Dunia membutuhkan kemanusiaan yang lebih berarti. Seperti tragedi Chapecoense, kita tidak mengenal siapa mereka sebelumnya, tidak peduli mereka berasal dari mana atau pandangan politik mereka seperti apa. Satu hal yang jelas, kita merasa sedih ketika mendengar ajal menjemput mereka, saat mereka sedang berjuang demi orang-orang yang mereka sayangi. Entah itu penduduk kota Chapecó, pendukung tim Chapecoense atau bahkan keluarga mereka sendiri.

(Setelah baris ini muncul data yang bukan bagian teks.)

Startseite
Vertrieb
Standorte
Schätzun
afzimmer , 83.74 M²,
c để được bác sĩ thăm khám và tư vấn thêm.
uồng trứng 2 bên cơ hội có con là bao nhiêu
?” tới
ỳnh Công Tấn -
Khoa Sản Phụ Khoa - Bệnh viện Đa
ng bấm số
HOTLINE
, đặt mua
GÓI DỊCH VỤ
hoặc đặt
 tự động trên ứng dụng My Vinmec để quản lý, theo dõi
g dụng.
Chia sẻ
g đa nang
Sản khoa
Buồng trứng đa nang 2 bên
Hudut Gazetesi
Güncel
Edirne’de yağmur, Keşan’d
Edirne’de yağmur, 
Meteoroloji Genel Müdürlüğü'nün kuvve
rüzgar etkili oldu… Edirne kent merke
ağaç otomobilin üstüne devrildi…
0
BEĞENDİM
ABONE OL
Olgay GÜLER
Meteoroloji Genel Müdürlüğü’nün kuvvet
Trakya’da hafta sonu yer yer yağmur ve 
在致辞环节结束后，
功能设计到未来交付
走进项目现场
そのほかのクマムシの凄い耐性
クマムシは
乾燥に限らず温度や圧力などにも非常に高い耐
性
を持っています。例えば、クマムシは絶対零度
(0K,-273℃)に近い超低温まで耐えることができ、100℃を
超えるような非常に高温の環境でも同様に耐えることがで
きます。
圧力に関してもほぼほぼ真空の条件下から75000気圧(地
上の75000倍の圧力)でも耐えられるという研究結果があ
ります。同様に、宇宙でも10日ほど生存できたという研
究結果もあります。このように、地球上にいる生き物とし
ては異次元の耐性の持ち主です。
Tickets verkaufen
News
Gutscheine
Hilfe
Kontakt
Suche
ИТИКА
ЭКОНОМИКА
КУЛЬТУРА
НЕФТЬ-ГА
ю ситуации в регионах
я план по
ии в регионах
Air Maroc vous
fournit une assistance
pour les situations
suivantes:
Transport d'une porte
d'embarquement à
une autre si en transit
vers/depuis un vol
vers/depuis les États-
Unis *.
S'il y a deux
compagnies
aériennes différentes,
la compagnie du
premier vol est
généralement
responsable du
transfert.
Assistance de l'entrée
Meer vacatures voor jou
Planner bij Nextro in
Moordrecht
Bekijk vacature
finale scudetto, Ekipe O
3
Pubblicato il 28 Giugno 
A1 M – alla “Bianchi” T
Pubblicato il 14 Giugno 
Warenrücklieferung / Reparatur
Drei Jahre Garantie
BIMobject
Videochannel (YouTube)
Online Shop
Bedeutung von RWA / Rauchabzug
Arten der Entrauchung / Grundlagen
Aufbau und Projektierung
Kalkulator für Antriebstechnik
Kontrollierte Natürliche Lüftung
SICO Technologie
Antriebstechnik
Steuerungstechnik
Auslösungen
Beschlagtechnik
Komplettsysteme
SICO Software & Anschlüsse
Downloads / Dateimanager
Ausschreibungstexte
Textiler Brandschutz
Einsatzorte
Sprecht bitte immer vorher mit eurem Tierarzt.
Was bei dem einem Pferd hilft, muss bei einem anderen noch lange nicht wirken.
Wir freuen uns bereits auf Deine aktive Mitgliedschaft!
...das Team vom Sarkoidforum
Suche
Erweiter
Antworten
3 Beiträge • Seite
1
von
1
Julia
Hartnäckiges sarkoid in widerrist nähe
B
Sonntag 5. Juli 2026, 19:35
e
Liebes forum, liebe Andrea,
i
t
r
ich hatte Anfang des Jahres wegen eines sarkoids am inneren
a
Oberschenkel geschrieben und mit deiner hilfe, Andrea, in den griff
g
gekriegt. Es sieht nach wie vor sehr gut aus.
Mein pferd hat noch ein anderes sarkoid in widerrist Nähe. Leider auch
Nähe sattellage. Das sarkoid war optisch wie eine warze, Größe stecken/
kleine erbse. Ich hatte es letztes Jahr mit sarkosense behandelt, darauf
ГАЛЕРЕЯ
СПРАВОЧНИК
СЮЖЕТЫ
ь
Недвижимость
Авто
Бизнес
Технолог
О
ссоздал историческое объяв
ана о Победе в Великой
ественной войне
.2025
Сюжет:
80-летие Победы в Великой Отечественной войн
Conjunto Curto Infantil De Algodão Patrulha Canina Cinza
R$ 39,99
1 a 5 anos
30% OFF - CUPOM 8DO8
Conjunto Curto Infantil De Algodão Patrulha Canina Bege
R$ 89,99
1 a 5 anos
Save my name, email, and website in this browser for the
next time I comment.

Chapecoense membuat kita belajar, ajal lebih kecil dari titik putih lapangan sepak bola dan datangnya tidak bisa ditebak seperti gol-gol dalam pertandingan sepak bola. Perjuangan mesti ditempuh hingga detik akhir kehidupan dan hidup sangat berharga daripada mengulur waktu.
***
Kota dibalut awan kelabu. Pada hari haru pemakaman Chapecoense, deras hujan mengiringi langkah penduduk kota berdatangan ke stadion Arena Condá, markas Chapocoense. Mereka membawa doa dan airmata yang tak mampu dihapus air hujan. Saya teringat larik-larik sajak Goenawan Mohamad dalam “Lacrimosa” “Mungkin cerita/memang tak bisa berhenti”.
Barangkali penduduk kota Chapecó—atau bahkan kita—membayangkan Chapecoense sedang asyik bermain sepak bola di surga. Melanjutkan mimpi yang terhenti di dunia.
Duka di awal Desember ini, tak akan kekal bagi yang bisa mengambil hikmah dari tragedi itu. Terutama tentang kemanusiaan, semoga tidak tertutup awan kelabu.